TASK REQUIREMENTS: Pictures excluded, output exactly the lines from the one containing "Trace on from" through the last line of the listing below.
= Beginning of Section =
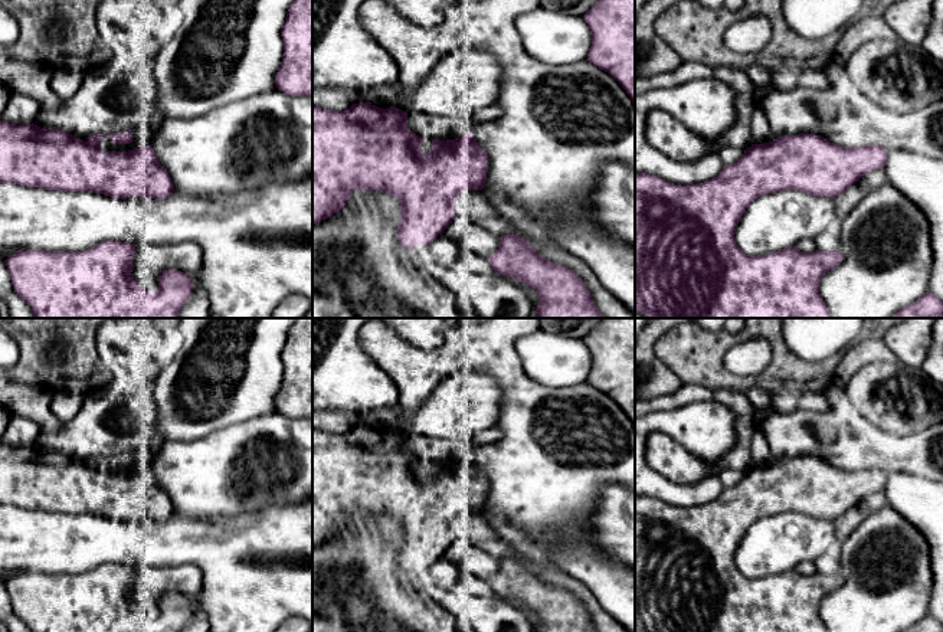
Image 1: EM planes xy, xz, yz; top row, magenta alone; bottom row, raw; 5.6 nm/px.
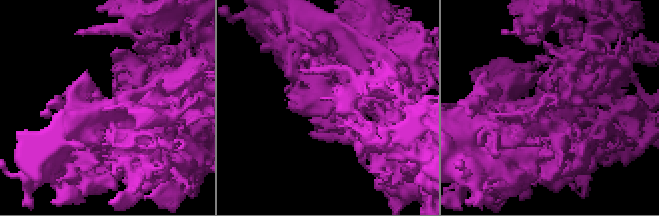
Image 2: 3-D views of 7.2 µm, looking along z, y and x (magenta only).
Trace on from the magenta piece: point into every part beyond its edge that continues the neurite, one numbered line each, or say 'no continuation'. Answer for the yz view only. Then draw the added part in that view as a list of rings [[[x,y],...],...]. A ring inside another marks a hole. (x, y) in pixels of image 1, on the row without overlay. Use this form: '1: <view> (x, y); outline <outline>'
1: yz (762, 455); outline [[[756,430],[752,438],[752,465],[764,466],[770,465],[782,458],[776,458],[767,443],[766,436]]]

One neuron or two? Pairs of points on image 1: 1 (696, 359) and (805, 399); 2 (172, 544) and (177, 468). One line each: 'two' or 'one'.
1: two
2: two

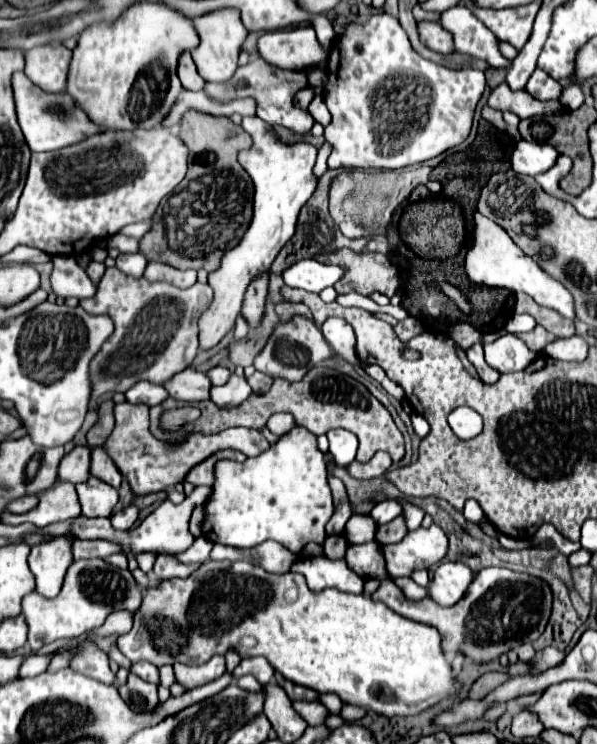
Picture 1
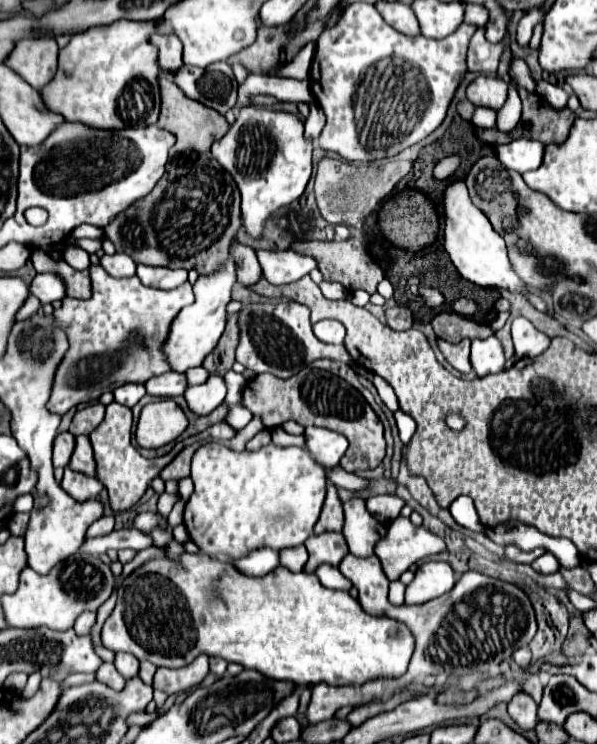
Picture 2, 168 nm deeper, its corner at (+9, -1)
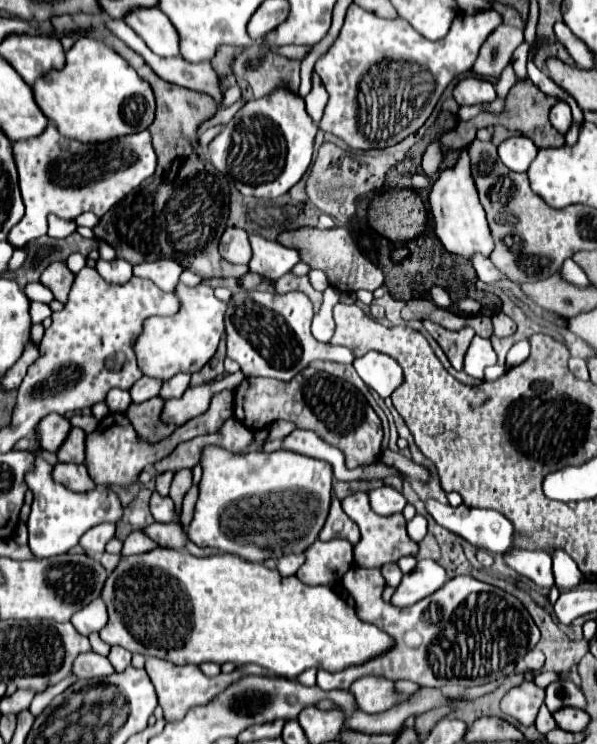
= End of Section =
RESPONSE BOX:
Trace on from the magenta piece: point into every part beyond its edge that continues the neurite, one numbered line each, or say 'no continuation'. Answer for the yz view only. Then draw the added part in that view as a list of rings [[[x,y],...],...]. A ring inside another marks a hole. (x, y) in pixels of image 1, on the row without overlay. Use this form: '1: <view> (x, y); outline <outline>'
1: yz (762, 455); outline [[[756,430],[752,438],[752,465],[764,466],[770,465],[782,458],[776,458],[767,443],[766,436]]]

One neuron or two? Pairs of points on image 1: 1 (696, 359) and (805, 399); 2 (172, 544) and (177, 468). One line each: 'two' or 'one'.
1: two
2: two

Picture 1
Picture 2, 168 nm deeper, its corner at (+9, -1)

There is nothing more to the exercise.